Oras, e quem quer amar alguém, afinal? No momento em que ocorre é tudo muuuuuito bonito, mas quando acaba, a dor é tão absurda... Cansamos de ver isso. “Oh”, você diz, “o inferno são os outros”. Nada original, você pode fazer melhor que isso.

Você, na completude de sua solidão benigna, está muitíssimo bem assim e nem deseja mudar. Sua solidão é limpa, prática, honesta, higiênica, estilosa, poupa dinheiro e só traz vantagens. Mas como se sente naquelas situações em que se sabe amado, mas não ama em retorno? Eu gostaria de saber: como se sente quando alguém te ama tanto, mas você não ama nada de volta? Se alguém te ama, “ah, que legal, mas não é problema meu”, e apenas isso? Eu gostaria de saber, só por curiosidade.

Tudo passa? Tudo sempre passará? Eu até te acusaria de uma monstruosa insensibilidade, mas sei que a questão não é essa (e quem sou eu pra avaliar, não é mesmo?). A questão não é “insensibilidade”, e sim sua imensa sensibilidade restrita ao que diz respeito a si mesmo e a mais ninguém, e isso é um dom. Como você é louvável, e digo isso sem ironias.

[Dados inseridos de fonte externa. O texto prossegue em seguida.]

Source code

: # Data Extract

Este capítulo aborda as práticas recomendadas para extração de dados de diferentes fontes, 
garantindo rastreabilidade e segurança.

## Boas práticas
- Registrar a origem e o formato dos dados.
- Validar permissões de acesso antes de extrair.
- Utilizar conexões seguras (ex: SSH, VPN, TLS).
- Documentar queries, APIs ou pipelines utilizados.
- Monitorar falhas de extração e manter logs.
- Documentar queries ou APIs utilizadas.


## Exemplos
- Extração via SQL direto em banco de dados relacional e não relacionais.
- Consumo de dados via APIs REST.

Então, a você, prezadíssimo umbigo de seu próprio universo infinito particular, deixo minhas invejosas congratulações, pois você não se força a ser assim, este é seu natural. Que benção... Ah, de quanta dor você se poupa! Parabéns. Deve ser bom não amar alguém de verdade, mas não sei como é isso... Sem julgamentos, somos apenas diferentes. No fim das contas, nem espero uma resposta sua, de verdade, mas em todo caso, envio um selo dentro do envelope.

Cuide bem de si, ao menos, por favor.

Com carinho,
(assinatura do remetente)

P.S.: É verdade, eu não sei de nada. Por isso, peço humildemente: prove-me que estou errado.”